***** SOURCE EXTRACT *****
California has lost millions of dollars as a result of welfare fraud. Photo Illustration by Emil Lendof/The Wall Street Journal; Getty images Photo Illustration by Emil Lendof/The Wall Street Journal; Getty images

LOS ANGELES—The man using the Wells Fargo ATM in Panorama City seemed at first like the thousands of other Californians who withdraw their welfare benefits at the beginning of each month. 

But after taking out cash the morning of March 1, the man reached into his pocket for a second debit card and withdrew more money. He then whipped out another card, and another. Within 10 minutes, he used 15 cards and withdrew nearly $3,000, according to court documents.

When investigators watching the ATM arrested him minutes later, the thief gave an alias, “Giuseppe Crescente,” and a fake British ID. He had 21 bogus debit cards in his pockets.

The mystery man turned out to be a 47-year-old Romanian national with a trail of theft convictions across Europe named Sandu Dumitrescu. Authorities say he is part of a wave of criminals, mostly from Romania, who are operating sophisticated and fast-growing welfare fraud rings.

Over the past year, the thieves have used information illegally copied from government-issued electronic benefit transfer, or EBT, cards to steal tens of millions of dollars. The intended recipients must then spend days or weeks proving they were defrauded so they can get money they had counted on for rent, groceries and other bills. 

In some cases, thieves used stolen food benefits to buy hundreds of thousands of dollars of energy drinks that police suspect they resell on the black market.

In May, Dumitrescu pleaded guilty to one count of bank fraud. He faces anywhere from several months to 30 years behind bars. His lawyer said he accepted responsibility for taking vulnerable people’s money. 

States including Texas, Oregon and New York have reported a surge in stolen EBT payments in the past year. 

Surveillance video released by Los Angeles County authorities showed a person they identify as Beatrice Mihai, who was arrested for using cloned EBT cards to make energy-drink purchases.

Photo: Los Angeles County District Attorney Bureau of Investigation

Los Angeles County has been among the hardest-hit communities. Local and federal law enforcement including the U.S. Secret Service have arrested dozens of Romanian nationals for ripping off people’s EBT funds in the L.A. area since September. 

According to the county social services department, about $900,000 was reimbursed to victims of benefits card fraud in 2021. Last year, the number skyrocketed to $21.1 million. Through June of this year, the county has paid back $25 million.
*****
**AIM**. Update the EBT fraud article from "States including Texas, Oregon" through "make energy-drink purchases.", inclusive, replacing "surge" with "sharp increase". The items below come from a separate source and are unrelated to the EBT fraud article.
***** INFORMATION SHOWN *****
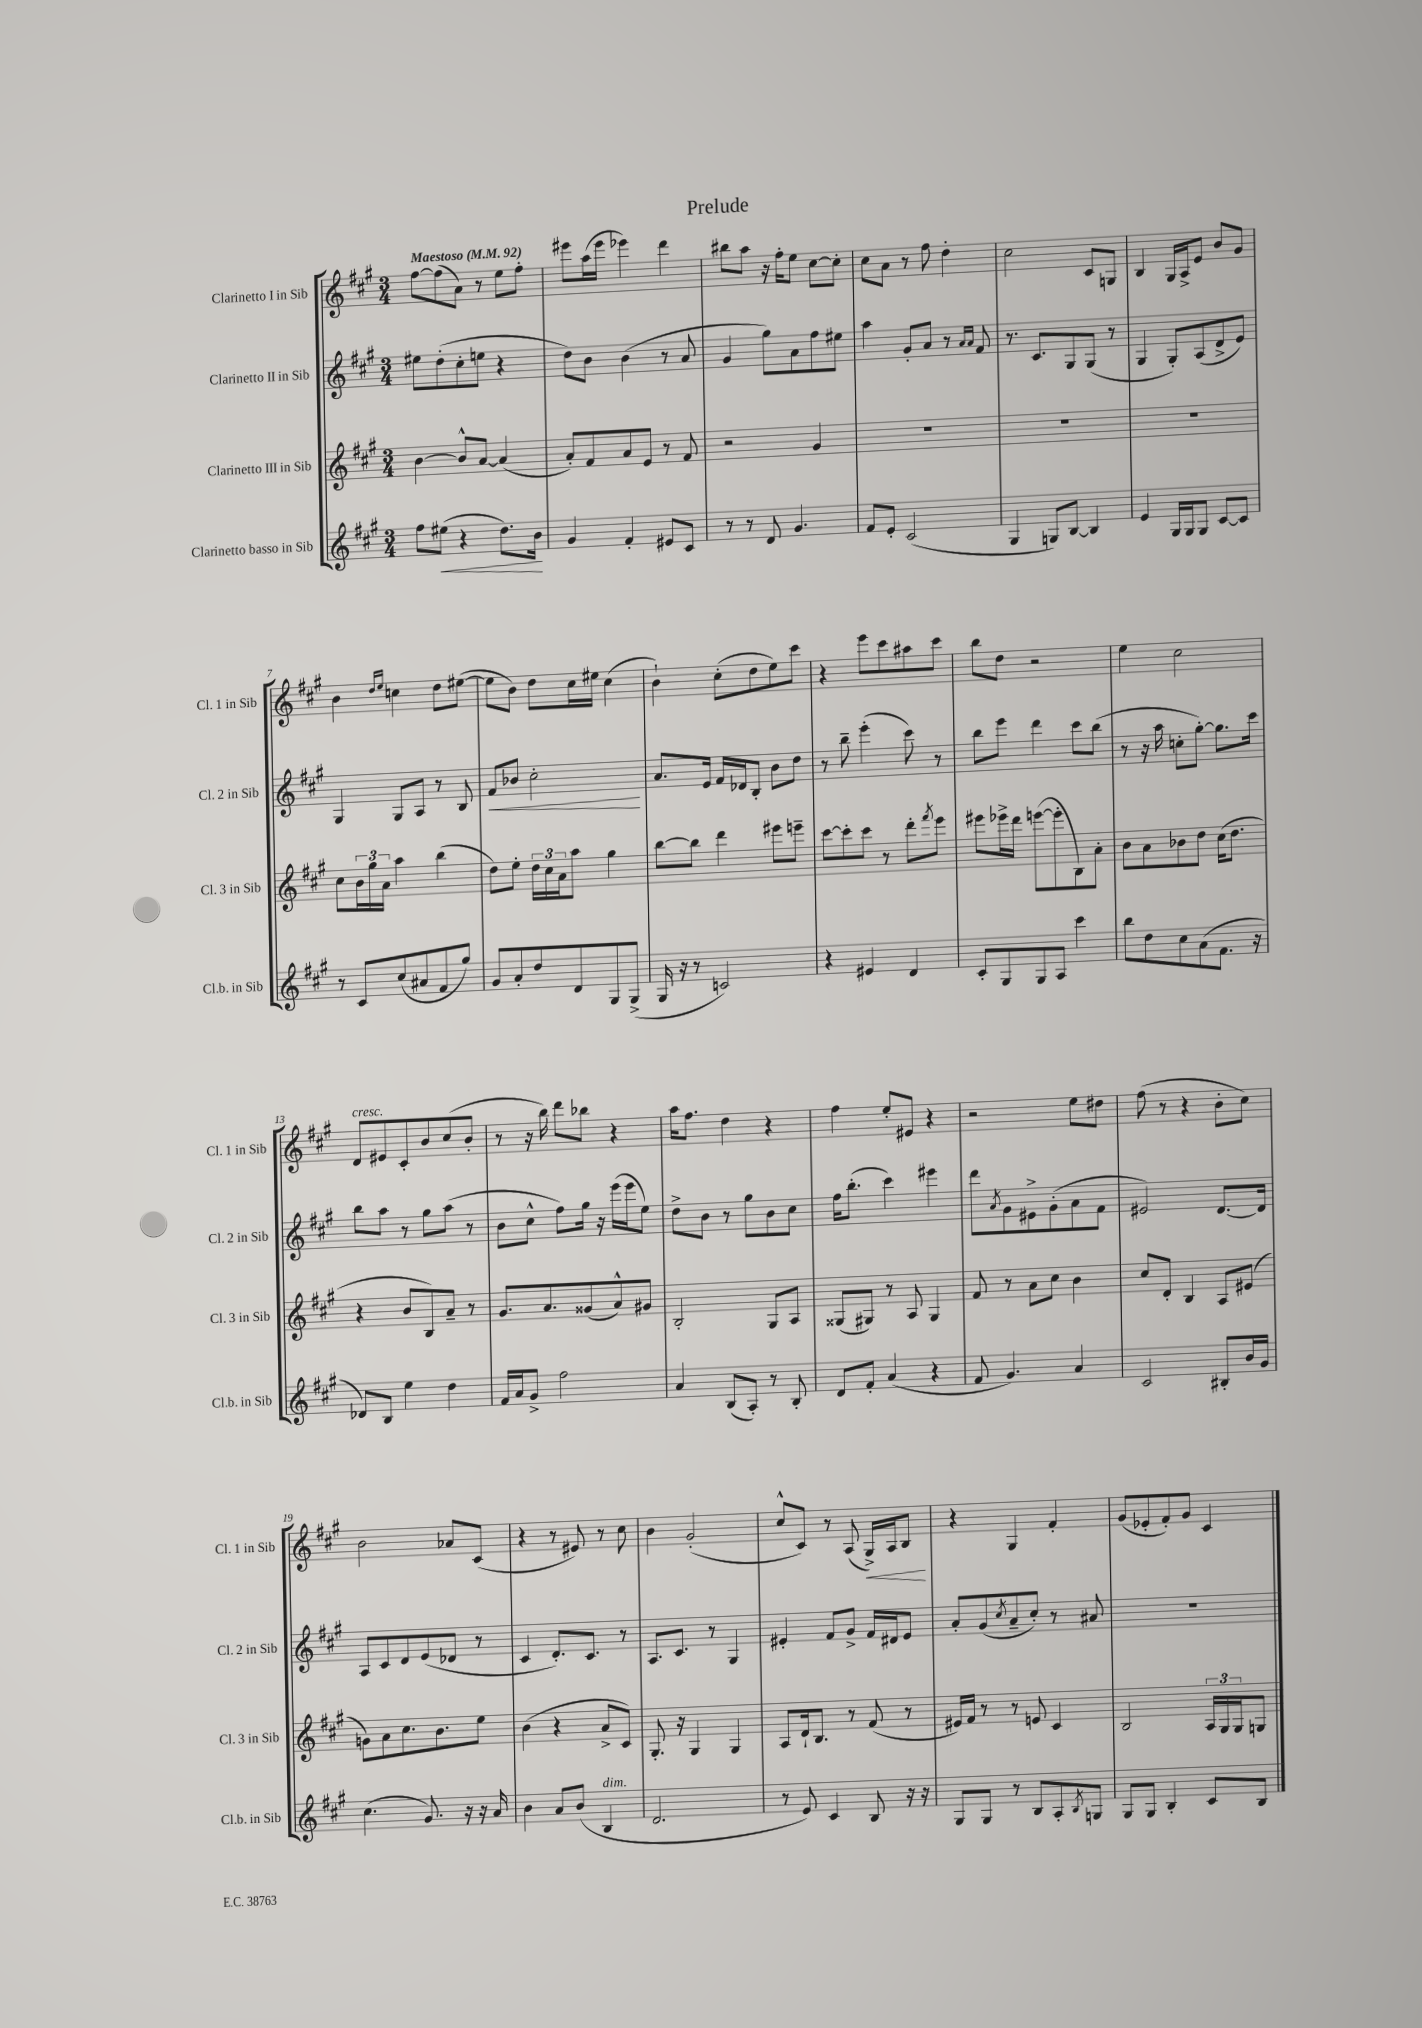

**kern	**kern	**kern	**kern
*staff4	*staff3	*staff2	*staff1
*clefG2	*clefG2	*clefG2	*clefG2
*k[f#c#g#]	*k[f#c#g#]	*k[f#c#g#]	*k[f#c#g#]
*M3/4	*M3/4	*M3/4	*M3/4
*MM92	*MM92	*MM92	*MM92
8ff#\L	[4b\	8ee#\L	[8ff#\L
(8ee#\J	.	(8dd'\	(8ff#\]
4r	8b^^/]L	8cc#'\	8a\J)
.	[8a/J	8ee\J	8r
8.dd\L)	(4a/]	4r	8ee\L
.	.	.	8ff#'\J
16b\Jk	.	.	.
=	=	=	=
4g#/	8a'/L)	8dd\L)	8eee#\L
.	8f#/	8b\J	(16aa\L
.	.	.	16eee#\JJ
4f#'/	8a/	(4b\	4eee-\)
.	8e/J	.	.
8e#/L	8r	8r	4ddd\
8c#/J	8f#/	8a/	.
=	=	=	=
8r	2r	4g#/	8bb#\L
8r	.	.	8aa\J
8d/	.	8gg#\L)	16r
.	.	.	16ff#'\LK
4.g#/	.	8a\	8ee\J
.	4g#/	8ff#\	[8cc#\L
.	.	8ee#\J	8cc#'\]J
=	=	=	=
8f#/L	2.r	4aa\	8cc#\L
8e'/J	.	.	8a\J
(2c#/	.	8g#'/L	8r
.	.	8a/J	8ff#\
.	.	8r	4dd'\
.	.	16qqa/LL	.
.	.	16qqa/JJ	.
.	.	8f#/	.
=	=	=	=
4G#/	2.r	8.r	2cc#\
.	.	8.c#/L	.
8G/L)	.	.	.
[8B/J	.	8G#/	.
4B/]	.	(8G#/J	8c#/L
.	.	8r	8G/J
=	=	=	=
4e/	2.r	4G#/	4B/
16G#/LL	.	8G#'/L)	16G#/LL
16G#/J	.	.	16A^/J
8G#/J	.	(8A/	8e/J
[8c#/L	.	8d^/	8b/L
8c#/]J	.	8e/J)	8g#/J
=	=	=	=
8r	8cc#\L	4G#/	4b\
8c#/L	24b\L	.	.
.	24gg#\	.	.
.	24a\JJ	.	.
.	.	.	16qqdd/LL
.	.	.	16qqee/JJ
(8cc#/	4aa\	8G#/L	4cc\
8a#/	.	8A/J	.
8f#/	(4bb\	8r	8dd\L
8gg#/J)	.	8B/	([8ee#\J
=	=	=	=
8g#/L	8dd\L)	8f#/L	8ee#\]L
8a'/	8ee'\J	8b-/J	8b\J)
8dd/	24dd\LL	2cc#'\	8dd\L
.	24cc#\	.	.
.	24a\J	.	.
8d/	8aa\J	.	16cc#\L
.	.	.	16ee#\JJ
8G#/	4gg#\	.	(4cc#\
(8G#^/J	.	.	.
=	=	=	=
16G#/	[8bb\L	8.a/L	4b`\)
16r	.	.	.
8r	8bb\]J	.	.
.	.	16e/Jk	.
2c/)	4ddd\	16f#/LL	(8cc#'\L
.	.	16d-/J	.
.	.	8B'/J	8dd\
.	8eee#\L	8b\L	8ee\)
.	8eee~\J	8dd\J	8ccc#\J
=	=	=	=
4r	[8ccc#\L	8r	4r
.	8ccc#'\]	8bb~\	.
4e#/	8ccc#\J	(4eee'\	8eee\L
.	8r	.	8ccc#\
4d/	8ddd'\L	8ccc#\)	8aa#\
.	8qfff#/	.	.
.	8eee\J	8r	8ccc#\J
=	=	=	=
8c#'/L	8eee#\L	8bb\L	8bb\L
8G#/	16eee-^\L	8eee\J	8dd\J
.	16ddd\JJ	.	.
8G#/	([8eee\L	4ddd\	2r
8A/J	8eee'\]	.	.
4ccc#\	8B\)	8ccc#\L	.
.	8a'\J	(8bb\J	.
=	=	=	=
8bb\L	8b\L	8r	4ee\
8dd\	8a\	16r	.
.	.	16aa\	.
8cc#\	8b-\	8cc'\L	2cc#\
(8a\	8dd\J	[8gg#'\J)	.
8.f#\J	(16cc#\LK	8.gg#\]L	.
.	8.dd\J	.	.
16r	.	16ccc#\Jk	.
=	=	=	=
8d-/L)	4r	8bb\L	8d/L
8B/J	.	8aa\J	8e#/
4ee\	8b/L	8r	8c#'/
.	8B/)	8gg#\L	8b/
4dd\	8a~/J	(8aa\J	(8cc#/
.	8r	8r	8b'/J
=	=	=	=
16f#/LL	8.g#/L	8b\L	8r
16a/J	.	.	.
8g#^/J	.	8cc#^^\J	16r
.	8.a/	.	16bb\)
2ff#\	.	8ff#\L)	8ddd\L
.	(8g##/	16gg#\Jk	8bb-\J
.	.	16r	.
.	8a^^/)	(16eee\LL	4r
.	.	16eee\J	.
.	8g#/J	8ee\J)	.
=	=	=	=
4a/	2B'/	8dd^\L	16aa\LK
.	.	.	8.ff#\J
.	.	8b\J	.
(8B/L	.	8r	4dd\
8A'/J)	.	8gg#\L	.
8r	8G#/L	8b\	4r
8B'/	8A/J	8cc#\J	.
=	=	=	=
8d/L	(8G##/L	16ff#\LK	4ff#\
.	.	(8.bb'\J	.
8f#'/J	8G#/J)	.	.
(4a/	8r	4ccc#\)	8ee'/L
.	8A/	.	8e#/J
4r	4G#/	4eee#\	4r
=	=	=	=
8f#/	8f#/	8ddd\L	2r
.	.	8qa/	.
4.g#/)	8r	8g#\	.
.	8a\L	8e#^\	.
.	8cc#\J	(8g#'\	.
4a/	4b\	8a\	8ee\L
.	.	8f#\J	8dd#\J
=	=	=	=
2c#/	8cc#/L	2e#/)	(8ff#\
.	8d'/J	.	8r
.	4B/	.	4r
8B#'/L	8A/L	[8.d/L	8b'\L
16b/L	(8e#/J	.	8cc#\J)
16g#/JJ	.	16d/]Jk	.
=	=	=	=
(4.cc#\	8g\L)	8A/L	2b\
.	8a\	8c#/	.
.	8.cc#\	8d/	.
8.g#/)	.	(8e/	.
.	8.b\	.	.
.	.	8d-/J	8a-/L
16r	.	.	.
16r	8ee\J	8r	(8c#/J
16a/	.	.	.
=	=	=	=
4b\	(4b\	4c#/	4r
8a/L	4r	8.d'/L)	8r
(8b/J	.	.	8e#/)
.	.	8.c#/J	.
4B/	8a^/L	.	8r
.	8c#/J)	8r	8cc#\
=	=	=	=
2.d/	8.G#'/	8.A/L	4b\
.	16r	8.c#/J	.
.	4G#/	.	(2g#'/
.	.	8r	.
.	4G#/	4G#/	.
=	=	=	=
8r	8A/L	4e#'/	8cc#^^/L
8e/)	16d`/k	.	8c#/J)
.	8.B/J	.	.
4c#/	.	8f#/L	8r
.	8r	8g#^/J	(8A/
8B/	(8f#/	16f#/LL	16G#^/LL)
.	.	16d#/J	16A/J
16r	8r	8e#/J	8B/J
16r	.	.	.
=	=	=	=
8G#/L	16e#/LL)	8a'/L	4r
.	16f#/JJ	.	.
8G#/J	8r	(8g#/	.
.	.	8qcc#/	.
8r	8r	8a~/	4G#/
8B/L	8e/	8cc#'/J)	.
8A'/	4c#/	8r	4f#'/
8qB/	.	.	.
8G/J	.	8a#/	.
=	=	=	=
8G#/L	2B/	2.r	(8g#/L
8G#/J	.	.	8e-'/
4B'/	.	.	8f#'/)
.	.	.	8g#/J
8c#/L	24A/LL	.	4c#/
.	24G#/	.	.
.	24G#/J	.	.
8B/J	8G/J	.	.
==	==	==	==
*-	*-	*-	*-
*****
**THE COMPLETED TASK**.
States including Texas, Oregon and New York have reported a sharp increase in stolen EBT payments in the past year. 

Surveillance video released by Los Angeles County authorities showed a person they identify as Beatrice Mihai, who was arrested for using cloned EBT cards to make energy-drink purchases.